As well as welcoming a regular flow of secondees from private practice, the FSA also has a large permanent staff of lawyers. Jamie Symington, head of wholesale in FSA enforcement, says most of these – currently around 100 – work in the FSA enforcement division, where they are ‘embedded’ in investigation teams, working alongside accountants and others with law enforcement background.



‘We have referrals made to us from other parts of the FSA of suspected misconduct or some kind or another,’ explains Mr Symington. ‘We will typically investigate that to establish whether there has been misconduct… lawyers will be involved in the investigation process doing hands-on investigation, some of the interviews and will be responsible for the litigation of matters that go though to the disciplinary process.’



Despite what he describes as ‘some restructuring’ within the FSA enforcement division – it is widely known that this includes a redundancy programme – Mr Symington says the FSA is still looking to recruit lawyers.



‘Even at full complement, there is turnover of lawyers. We welcome and make a virtue of that and we like to bring in fresh blood from time to time. We see the FSA as being a very good opportunity for lawyers, whether as a long-term career or as part of a career strategy to develop a particular specialism and use it in private practice in the regulated community.’



Whether within the FSA, in private practice or in-house, in the next few years all financial services lawyers will be grappling with a dramatic shift in UK regulation, from a rules-based approach to a ‘principles’ based approach – formally announced last month by the FSA with the publication of its paper, Principles-based regulation.



The shift in approach is a recognition that the current regime and an ‘ever-expanding rule book’ have ‘failed to prevent misconduct’. Indeed, according to the FSA, the existence of so many rules has ‘becoming an increasing burden on our own and the industry’s resources’. What it now proposes is regulation that relies more on high-level principles and outcomes, and less on prescriptive rules.



It’s a development that many lawyers find troubling. ‘In theory, I can see that if you have a huge rulebook with an enormous number of rules, it can be very limiting for firms,’ observes Sidney Myers.



‘If you have very high-level principles, that gives people more flexibility.

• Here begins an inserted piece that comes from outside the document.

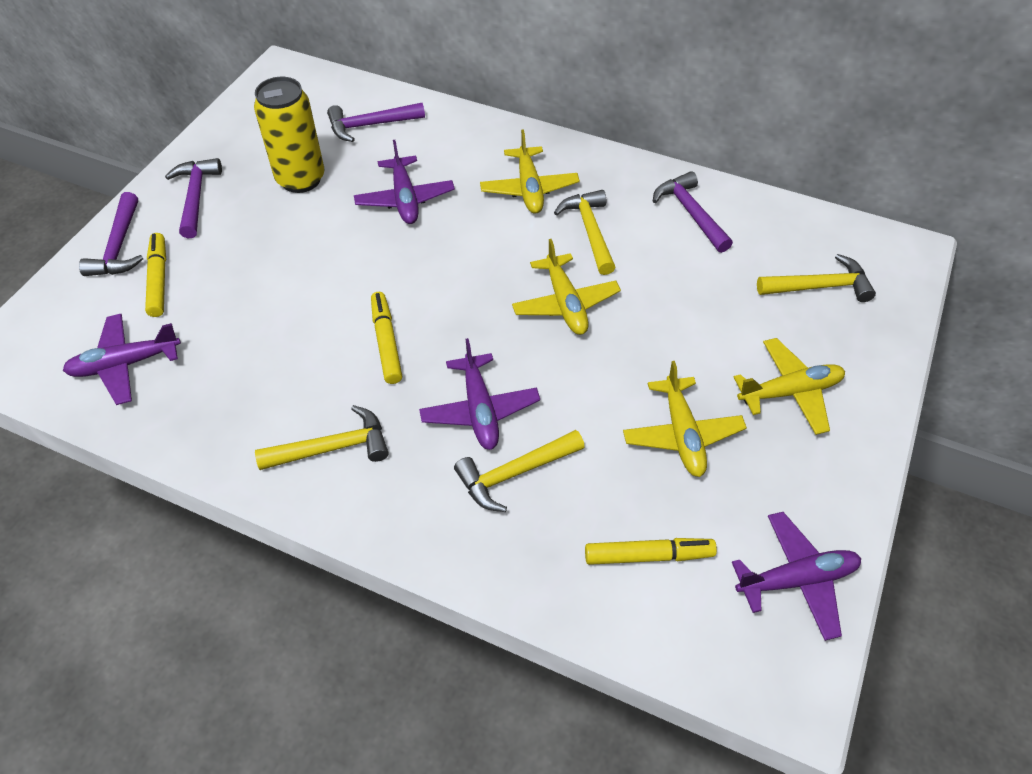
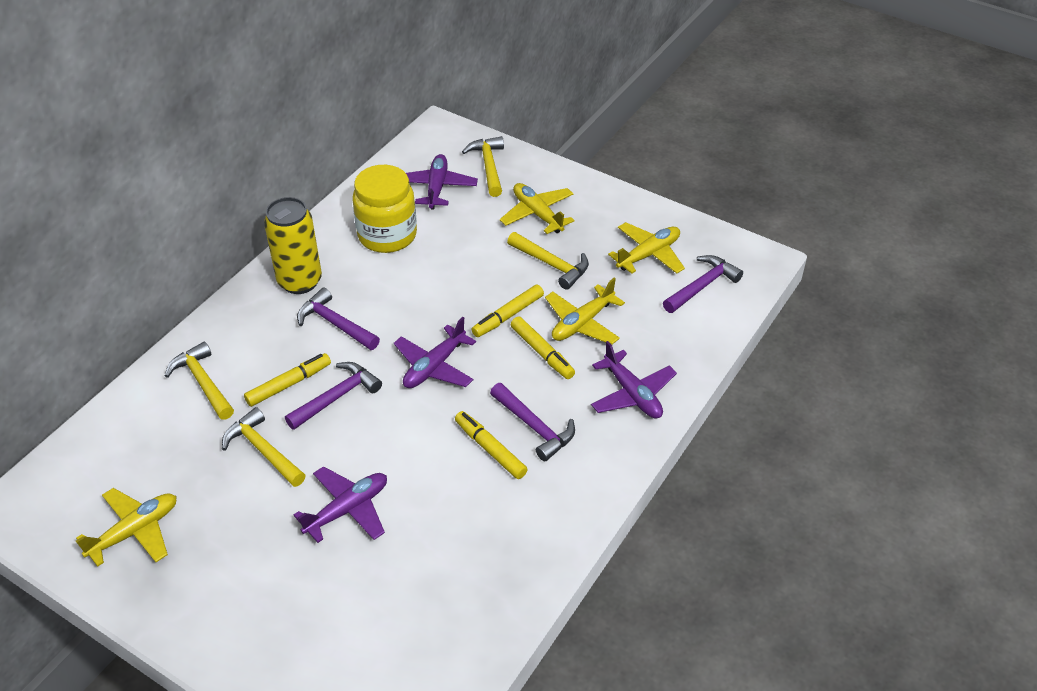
yellow jar: 0 -> 1
yellow marker: 3 -> 4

The flipside is that it gives much greater uncertainty.

‘What is worrying for [law] firms is whether they can tell clients whether something is a breach of principle.’



The net result, suggests Mr Myers, could be more litigation. ‘The principles approach gives the FSA more scope to argue that firm has breached the rules because they are so broadly drafted and so general; conversely a lot of firms will say that is unfair to say that is a breach of principle.’



Mr Rubens concurs: ‘From a lawyer’s perspective, we are more used to detailed rules and regulation. The concern everyone has is that if you cut down the rules, will it be possible to advise a client with some degree of certainty where they stand on a particular issue… possibly leading to more disputes between clients and the FSA?’



Mr Onslow says a concern is that, by ‘going down this route’, the FSA will have greater latitude in enforcement, enabling it to, in effect, ‘make it up as they go along’ at the same time as avoiding ‘detailed arguments over fine points of rules by teams of expensive lawyers’.



Some have also interpreted the shift as an attempt to introduce a more lax regulatory regime, to ensure that other jurisdictions in Europe, with less regulation, do not benefit at London’s expense.



Not so, according to Mr Symington: ‘We are very clear that the fact we have principles-based regulation doesn’t mean we will be any less rigorous in the way we use enforcement tools. If people want to challenge us on rules, we are willing to see those contested.’